=== Supplied data ===

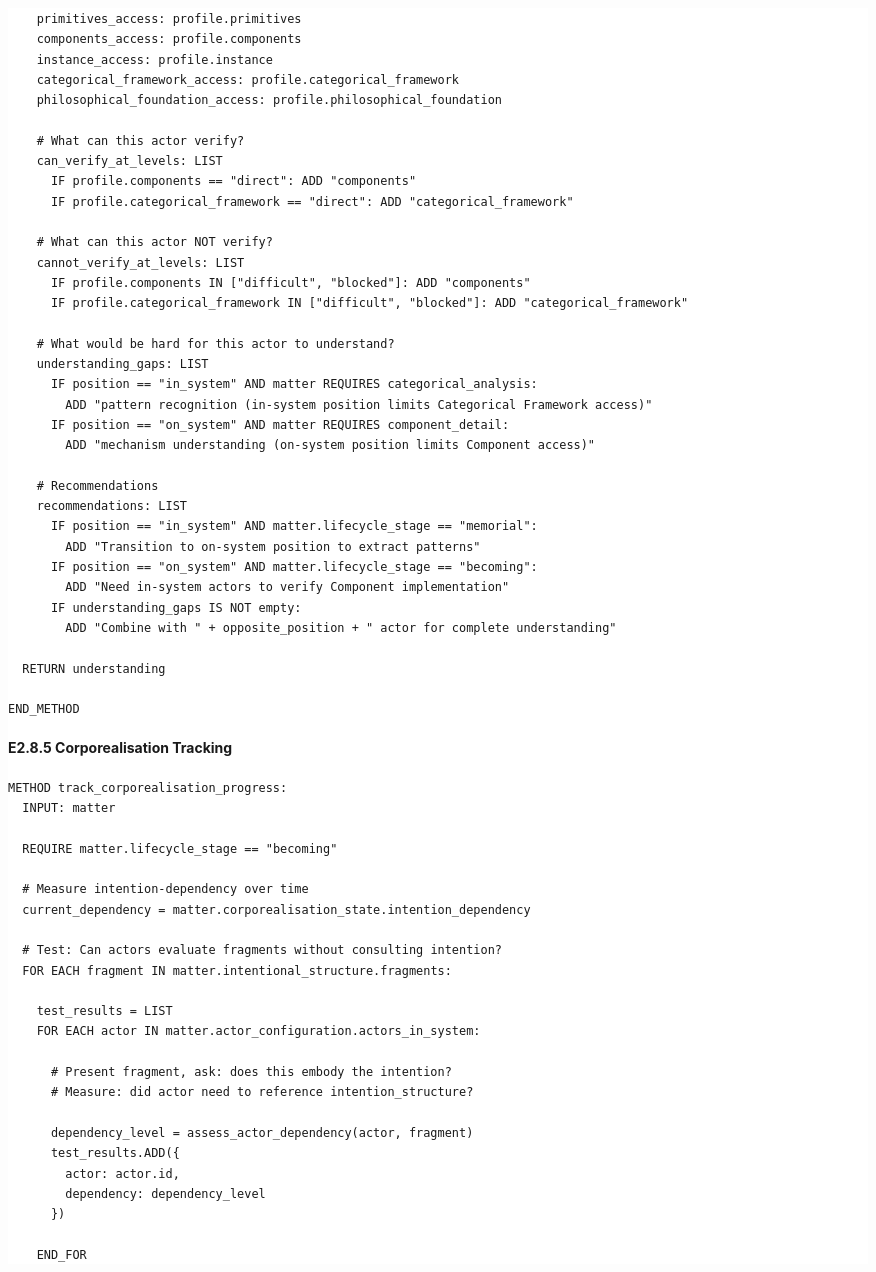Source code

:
 ```
    primitives_access: profile.primitives
    components_access: profile.components
    instance_access: profile.instance
    categorical_framework_access: profile.categorical_framework
    philosophical_foundation_access: profile.philosophical_foundation

    # What can this actor verify?
    can_verify_at_levels: LIST
      IF profile.components == "direct": ADD "components"
      IF profile.categorical_framework == "direct": ADD "categorical_framework"

    # What can this actor NOT verify?
    cannot_verify_at_levels: LIST
      IF profile.components IN ["difficult", "blocked"]: ADD "components"
      IF profile.categorical_framework IN ["difficult", "blocked"]: ADD "categorical_framework"

    # What would be hard for this actor to understand?
    understanding_gaps: LIST
      IF position == "in_system" AND matter REQUIRES categorical_analysis:
        ADD "pattern recognition (in-system position limits Categorical Framework access)"
      IF position == "on_system" AND matter REQUIRES component_detail:
        ADD "mechanism understanding (on-system position limits Component access)"

    # Recommendations
    recommendations: LIST
      IF position == "in_system" AND matter.lifecycle_stage == "memorial":
        ADD "Transition to on-system position to extract patterns"
      IF position == "on_system" AND matter.lifecycle_stage == "becoming":
        ADD "Need in-system actors to verify Component implementation"
      IF understanding_gaps IS NOT empty:
        ADD "Combine with " + opposite_position + " actor for complete understanding"

  RETURN understanding

END_METHOD
```

#### E2.8.5 Corporealisation Tracking

```
METHOD track_corporealisation_progress:
  INPUT: matter

  REQUIRE matter.lifecycle_stage == "becoming"

  # Measure intention-dependency over time
  current_dependency = matter.corporealisation_state.intention_dependency

  # Test: Can actors evaluate fragments without consulting intention?
  FOR EACH fragment IN matter.intentional_structure.fragments:

    test_results = LIST
    FOR EACH actor IN matter.actor_configuration.actors_in_system:

      # Present fragment, ask: does this embody the intention?
      # Measure: did actor need to reference intention_structure?

      dependency_level = assess_actor_dependency(actor, fragment)
      test_results.ADD({
        actor: actor.id,
        dependency: dependency_level
      })

    END_FOR
```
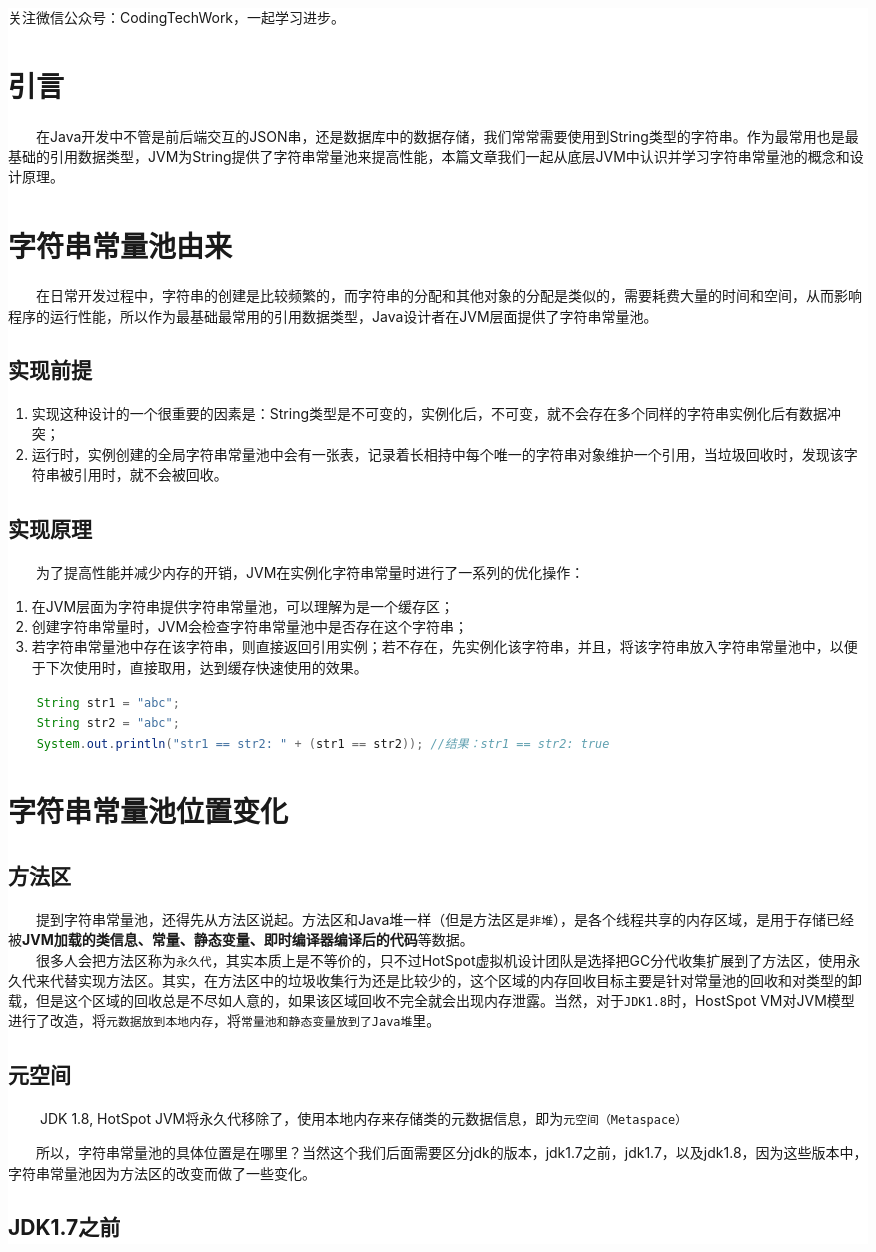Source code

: 关注微信公众号：CodingTechWork，一起学习进步。

# 引言

  在Java开发中不管是前后端交互的JSON串，还是数据库中的数据存储，我们常常需要使用到String类型的字符串。作为最常用也是最基础的引用数据类型，JVM为String提供了字符串常量池来提高性能，本篇文章我们一起从底层JVM中认识并学习字符串常量池的概念和设计原理。

# 字符串常量池由来

  在日常开发过程中，字符串的创建是比较频繁的，而字符串的分配和其他对象的分配是类似的，需要耗费大量的时间和空间，从而影响程序的运行性能，所以作为最基础最常用的引用数据类型，Java设计者在JVM层面提供了字符串常量池。

## 实现前提

1.  实现这种设计的一个很重要的因素是：String类型是不可变的，实例化后，不可变，就不会存在多个同样的字符串实例化后有数据冲突；
2.  运行时，实例创建的全局字符串常量池中会有一张表，记录着长相持中每个唯一的字符串对象维护一个引用，当垃圾回收时，发现该字符串被引用时，就不会被回收。

## 实现原理

  为了提高性能并减少内存的开销，JVM在实例化字符串常量时进行了一系列的优化操作：

1.  在JVM层面为字符串提供字符串常量池，可以理解为是一个缓存区；
2.  创建字符串常量时，JVM会检查字符串常量池中是否存在这个字符串；
3.  若字符串常量池中存在该字符串，则直接返回引用实例；若不存在，先实例化该字符串，并且，将该字符串放入字符串常量池中，以便于下次使用时，直接取用，达到缓存快速使用的效果。

```java
	String str1 = "abc";
	String str2 = "abc";
	System.out.println("str1 == str2: " + (str1 == str2)); //结果：str1 == str2: true
```

# 字符串常量池位置变化

## 方法区

  提到字符串常量池，还得先从方法区说起。方法区和Java堆一样（但是方法区是`非堆`），是各个线程共享的内存区域，是用于存储已经被**JVM加载的类信息、常量、静态变量、即时编译器编译后的代码**等数据。  
  很多人会把方法区称为`永久代`，其实本质上是不等价的，只不过HotSpot虚拟机设计团队是选择把GC分代收集扩展到了方法区，使用永久代来代替实现方法区。其实，在方法区中的垃圾收集行为还是比较少的，这个区域的内存回收目标主要是针对常量池的回收和对类型的卸载，但是这个区域的回收总是不尽如人意的，如果该区域回收不完全就会出现内存泄露。当然，对于`JDK1.8`时，HostSpot VM对JVM模型进行了改造，将`元数据放到本地内存`，将`常量池和静态变量放到了Java堆`里。

## 元空间

   JDK 1.8, HotSpot JVM将永久代移除了，使用本地内存来存储类的元数据信息，即为`元空间（Metaspace）`  
  
  所以，字符串常量池的具体位置是在哪里？当然这个我们后面需要区分jdk的版本，jdk1.7之前，jdk1.7，以及jdk1.8，因为这些版本中，字符串常量池因为方法区的改变而做了一些变化。

## JDK1.7之前
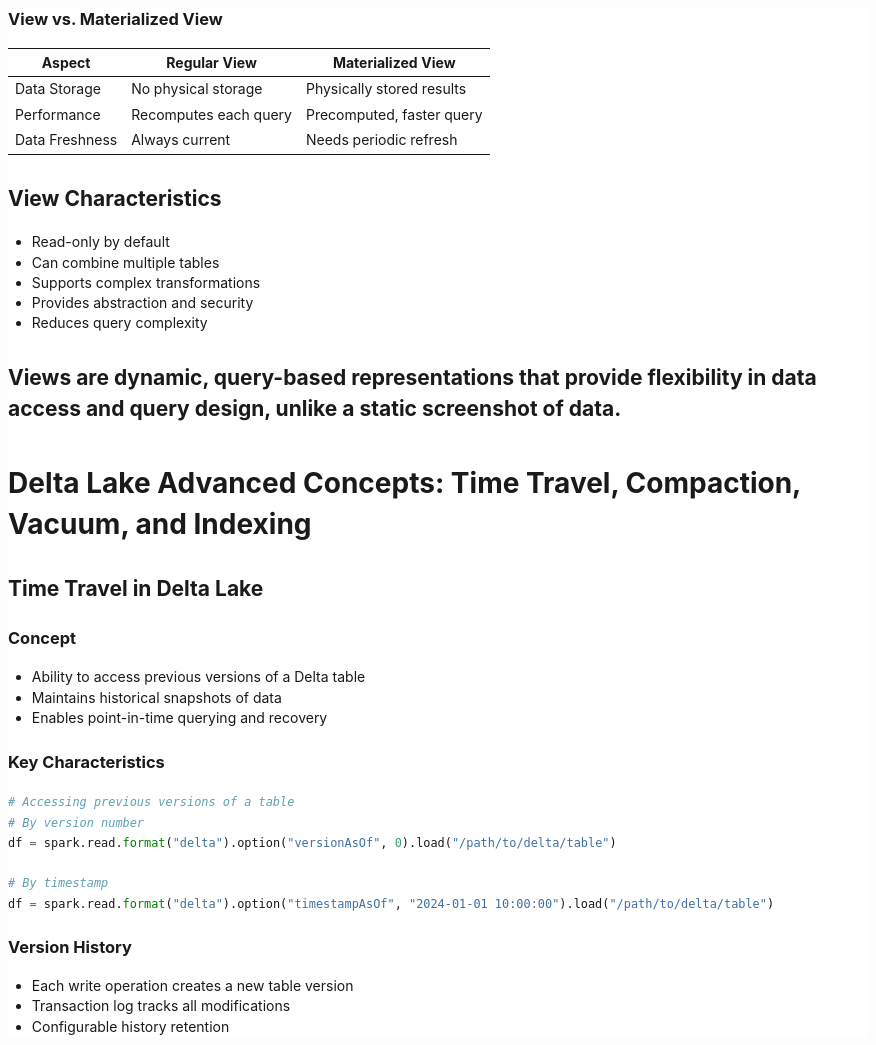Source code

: ### View vs. Materialized View

| Aspect         | Regular View          | Materialized View         |
| -------------- | --------------------- | ------------------------- |
| Data Storage   | No physical storage   | Physically stored results |
| Performance    | Recomputes each query | Precomputed, faster query |
| Data Freshness | Always current        | Needs periodic refresh    |

## View Characteristics

- Read-only by default
- Can combine multiple tables
- Supports complex transformations
- Provides abstraction and security
- Reduces query complexity

## Views are dynamic, query-based representations that provide flexibility in data access and query design, unlike a static screenshot of data.

# Delta Lake Advanced Concepts: Time Travel, Compaction, Vacuum, and Indexing

## Time Travel in Delta Lake

### Concept

- Ability to access previous versions of a Delta table
- Maintains historical snapshots of data
- Enables point-in-time querying and recovery

### Key Characteristics

```python
# Accessing previous versions of a table
# By version number
df = spark.read.format("delta").option("versionAsOf", 0).load("/path/to/delta/table")

# By timestamp
df = spark.read.format("delta").option("timestampAsOf", "2024-01-01 10:00:00").load("/path/to/delta/table")
```

### Version History

- Each write operation creates a new table version
- Transaction log tracks all modifications
- Configurable history retention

=== Problem description ===
All lines from the one with "## Time Travel in Delta Lake" to the end of the material above should be copied exactly, both ends included, and nothing else.

=== Response ===
## Time Travel in Delta Lake

### Concept

- Ability to access previous versions of a Delta table
- Maintains historical snapshots of data
- Enables point-in-time querying and recovery

### Key Characteristics

```python
# Accessing previous versions of a table
# By version number
df = spark.read.format("delta").option("versionAsOf", 0).load("/path/to/delta/table")

# By timestamp
df = spark.read.format("delta").option("timestampAsOf", "2024-01-01 10:00:00").load("/path/to/delta/table")
```

### Version History

- Each write operation creates a new table version
- Transaction log tracks all modifications
- Configurable history retention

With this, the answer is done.